What is needed:
Search the data for the word "elbow". Reproduce every line where it is found.

Entries supplied:
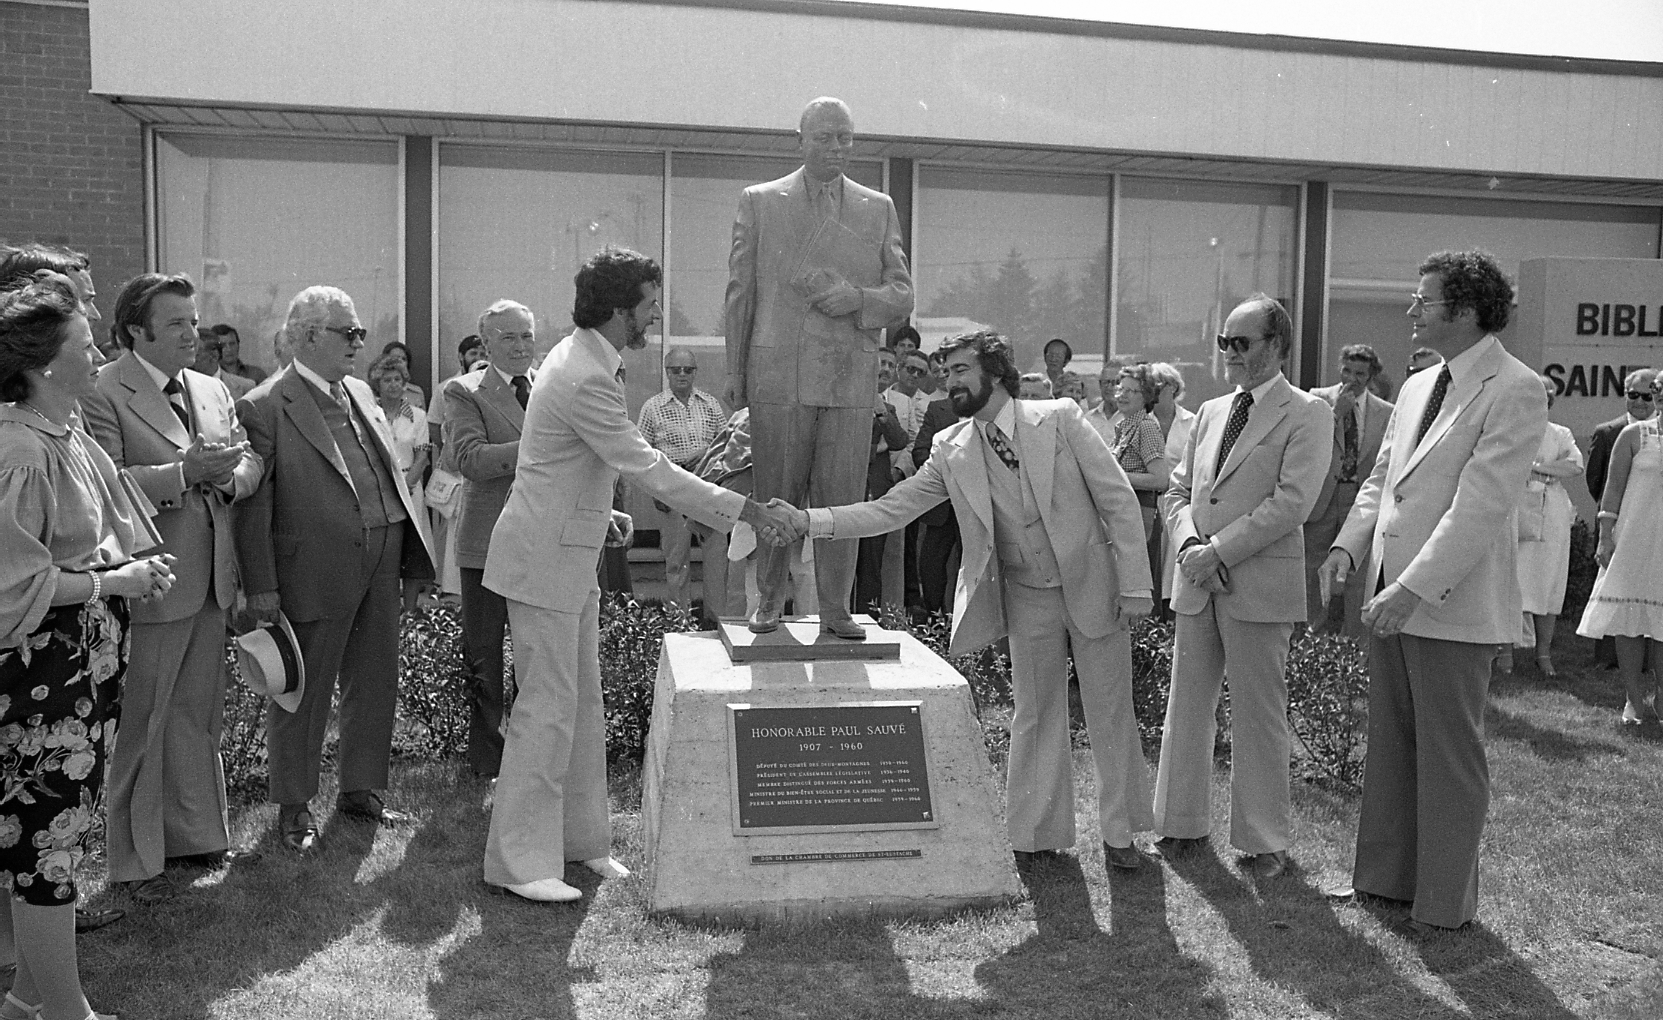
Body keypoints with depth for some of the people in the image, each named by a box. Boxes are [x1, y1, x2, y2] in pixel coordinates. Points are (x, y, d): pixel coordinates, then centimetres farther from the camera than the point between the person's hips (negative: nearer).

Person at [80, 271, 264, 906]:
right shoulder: (103, 393, -11)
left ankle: (199, 834, 31)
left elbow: (251, 462, 10)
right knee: (139, 727, 6)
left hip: (211, 582, 7)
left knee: (199, 720, 17)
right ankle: (135, 860, 19)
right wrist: (182, 473, -26)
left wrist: (228, 474, -11)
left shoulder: (214, 390, 12)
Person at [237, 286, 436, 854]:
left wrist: (411, 541, 11)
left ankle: (360, 790, 31)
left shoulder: (360, 393, 13)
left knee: (375, 682, 15)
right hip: (316, 569, -7)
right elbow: (253, 505, -11)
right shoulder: (264, 407, -10)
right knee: (304, 693, 7)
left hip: (381, 562, 7)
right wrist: (261, 587, -13)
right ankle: (293, 806, 22)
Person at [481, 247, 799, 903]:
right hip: (545, 557, -10)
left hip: (570, 549, 10)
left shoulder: (586, 359, 10)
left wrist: (600, 513, 11)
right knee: (548, 705, -4)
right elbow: (647, 470, -23)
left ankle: (580, 838, 25)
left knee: (582, 701, 14)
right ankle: (519, 861, 6)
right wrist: (742, 510, -20)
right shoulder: (586, 379, -23)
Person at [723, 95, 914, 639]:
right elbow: (739, 295, 8)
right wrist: (735, 376, 2)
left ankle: (835, 609, 11)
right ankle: (770, 599, 18)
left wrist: (857, 297, -10)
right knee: (775, 497, 3)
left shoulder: (879, 210, 13)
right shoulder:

Task solution:
left elbow: (251, 462, 10)
right elbow: (253, 505, -11)
right elbow: (647, 470, -23)
right elbow: (739, 295, 8)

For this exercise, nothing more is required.